Doris Biles as Helga ten Dorp, the nosy psychic neighbor, is a breath of fresh air in this respect. Biles is an emotive actress, moving around with her feelers out. As she asks, “Why do you keep such pain-covered things?” she actually interacts with Sidney and Myra (and the set, for that matter), giving the stage a much-needed intimacy.

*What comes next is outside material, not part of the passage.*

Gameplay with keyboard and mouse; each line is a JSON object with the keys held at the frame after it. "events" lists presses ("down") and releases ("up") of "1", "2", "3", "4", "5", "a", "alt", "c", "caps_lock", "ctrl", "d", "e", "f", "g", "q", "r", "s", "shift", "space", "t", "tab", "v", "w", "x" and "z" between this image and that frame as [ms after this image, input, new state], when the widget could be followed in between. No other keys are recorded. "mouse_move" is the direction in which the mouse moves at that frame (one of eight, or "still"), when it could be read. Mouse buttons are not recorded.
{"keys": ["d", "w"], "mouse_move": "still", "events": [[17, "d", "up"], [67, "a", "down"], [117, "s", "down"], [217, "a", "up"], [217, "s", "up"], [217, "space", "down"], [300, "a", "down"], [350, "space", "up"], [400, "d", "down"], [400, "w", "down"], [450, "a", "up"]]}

Perhaps you can't judge a Beckett play by measuring the audience's audible reaction, but the shouts and shrieks at a show like Deathtrap should be some indication of its success. In this production punch lines are delivered ... and no one laughs. Gunshots are fired ... and no one screams. Ulterior motives are divulged ... and no one gasps. At intermission the volunteer ushers, tanned retirees in smart red polo shirts, gather to debrief. “Why did so-and-so kill what's-his-name? He's what? Oh, okay, I see, but I still don't trust that other one.” Hearing them speculate feels more real and interesting than the play itself -- a bad sign when you have 40 minutes and several tedious homicides to go.